--- Record excerpts ---
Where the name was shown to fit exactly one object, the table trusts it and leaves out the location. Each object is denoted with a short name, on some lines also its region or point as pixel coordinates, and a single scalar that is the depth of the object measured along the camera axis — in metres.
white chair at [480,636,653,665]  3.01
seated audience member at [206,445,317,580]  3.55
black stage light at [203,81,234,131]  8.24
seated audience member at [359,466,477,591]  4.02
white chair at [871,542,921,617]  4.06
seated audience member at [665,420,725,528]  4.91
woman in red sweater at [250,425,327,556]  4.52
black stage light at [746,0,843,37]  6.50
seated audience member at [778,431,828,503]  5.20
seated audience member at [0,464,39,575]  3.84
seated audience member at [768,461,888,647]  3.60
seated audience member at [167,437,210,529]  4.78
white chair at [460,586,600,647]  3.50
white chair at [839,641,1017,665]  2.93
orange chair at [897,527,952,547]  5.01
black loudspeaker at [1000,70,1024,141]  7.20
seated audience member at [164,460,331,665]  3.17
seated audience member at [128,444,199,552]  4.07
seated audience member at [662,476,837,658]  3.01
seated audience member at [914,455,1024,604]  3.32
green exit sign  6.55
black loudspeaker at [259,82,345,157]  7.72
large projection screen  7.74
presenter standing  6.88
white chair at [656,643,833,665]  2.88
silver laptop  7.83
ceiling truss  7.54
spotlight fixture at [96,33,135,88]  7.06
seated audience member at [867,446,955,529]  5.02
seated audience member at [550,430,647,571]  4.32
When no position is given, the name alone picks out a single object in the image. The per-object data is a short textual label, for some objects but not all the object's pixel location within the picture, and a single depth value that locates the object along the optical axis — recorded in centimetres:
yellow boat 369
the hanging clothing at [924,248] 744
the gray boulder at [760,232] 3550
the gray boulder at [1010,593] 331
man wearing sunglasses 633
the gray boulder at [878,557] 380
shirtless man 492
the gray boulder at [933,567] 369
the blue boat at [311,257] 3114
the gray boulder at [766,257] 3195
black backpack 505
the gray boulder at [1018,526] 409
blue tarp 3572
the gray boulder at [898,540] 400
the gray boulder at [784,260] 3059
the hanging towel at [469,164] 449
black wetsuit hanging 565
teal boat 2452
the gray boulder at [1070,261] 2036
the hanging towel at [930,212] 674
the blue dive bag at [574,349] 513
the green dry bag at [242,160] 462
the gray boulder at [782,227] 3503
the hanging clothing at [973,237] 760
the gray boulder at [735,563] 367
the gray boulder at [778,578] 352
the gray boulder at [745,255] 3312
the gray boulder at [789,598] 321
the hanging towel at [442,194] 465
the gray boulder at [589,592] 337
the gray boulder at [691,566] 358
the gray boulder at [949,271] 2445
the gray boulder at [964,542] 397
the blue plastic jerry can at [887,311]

--- Action item ---
Reproduce without change every line of the entries above, from the one containing "the hanging towel at [930,212] 674" through the last.

--- Exercise response ---
the hanging towel at [930,212] 674
the blue dive bag at [574,349] 513
the green dry bag at [242,160] 462
the gray boulder at [782,227] 3503
the hanging clothing at [973,237] 760
the gray boulder at [735,563] 367
the gray boulder at [778,578] 352
the gray boulder at [745,255] 3312
the gray boulder at [789,598] 321
the hanging towel at [442,194] 465
the gray boulder at [589,592] 337
the gray boulder at [691,566] 358
the gray boulder at [949,271] 2445
the gray boulder at [964,542] 397
the blue plastic jerry can at [887,311]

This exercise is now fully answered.